-- begin Excerpt to read --

OK, somebody has to write to say that your “Saw You” ads contained a weird conspiracy last week: Five ads cited furtive meetings on Metro, but only on the Orange Line (three westbound, one eastbound, one undeclared)—otherwise not distinguished as a great refuge for those of a romantic and picaresque bent. What’s the common thread? Five different days, somewhat differing prose styles, but three phones expire 10/28 and the other two on 11/4. (Alas, all your phones that week would expire only on those dates—you’re making it tougher.) And all five quarries were women (but so are almost all the “saw you” listings).

Let’s go further: The 10/28 ads were seeking what seem to be three quite distinct women (different stops, different styles), as were the two from 11/4. The five gents described themselves quite distinctly—but, if they were hiding something, they naturally would invent separate personae. One of the women had been glimpsed several times; one offered flattering attention; one was with friends (and hence was unwilling to leap into the fella’s arms—despite her strawberry-blond tresses revealingly matching our advertiser’s beard!); one was named Sara, according to the “very observant” guy (who still blew it); and the last gave no hint of her interest—God only knows why the guy “wasted” the ad. I give up already.

-- end Excerpt to read --
-- begin Provided information --

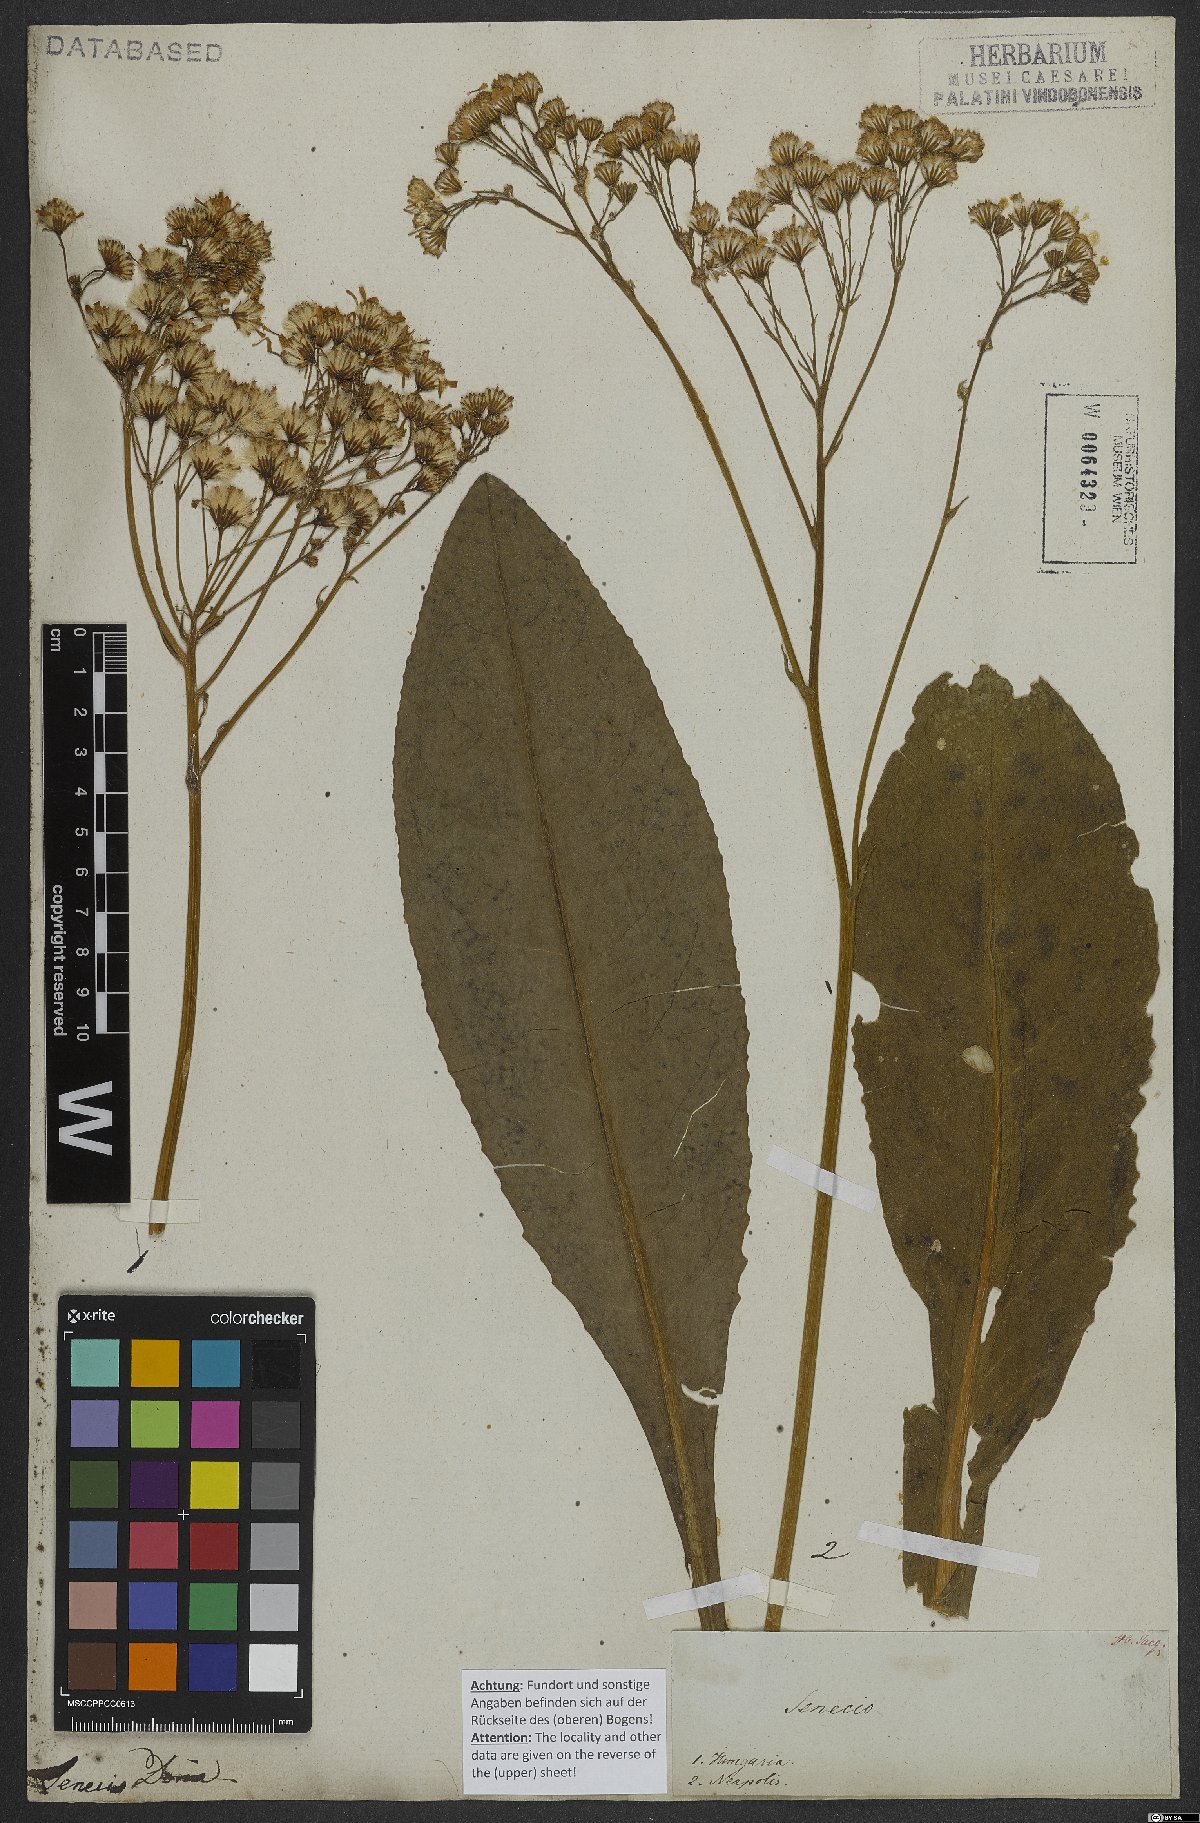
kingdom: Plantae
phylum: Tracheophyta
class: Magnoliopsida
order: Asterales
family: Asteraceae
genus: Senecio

-- end Provided information --
-- begin Provided information --

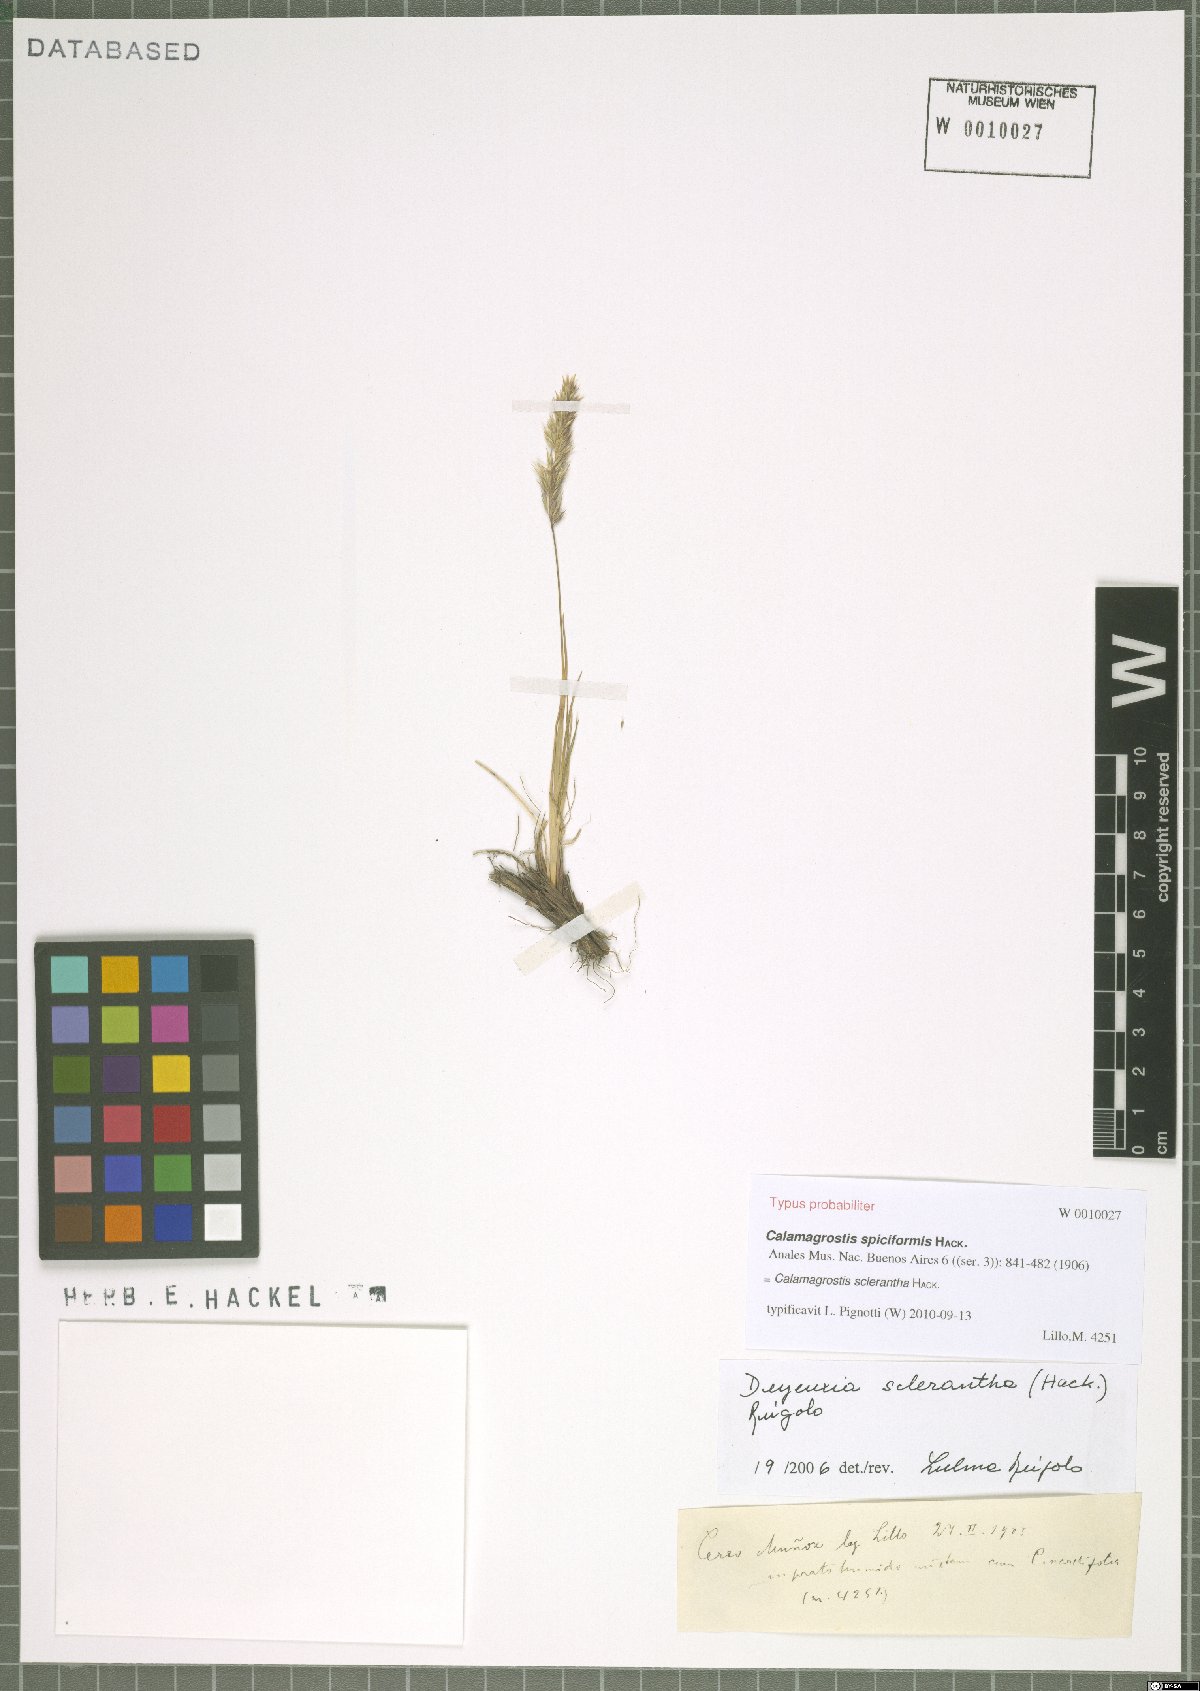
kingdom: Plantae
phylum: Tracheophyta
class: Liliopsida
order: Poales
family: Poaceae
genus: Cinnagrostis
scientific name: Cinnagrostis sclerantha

-- end Provided information --

Goal of the exercise:
In the letter about the "Saw You" ads, on which Metro line did all five ads place their meetings?

Exercise solution:
The Orange Line.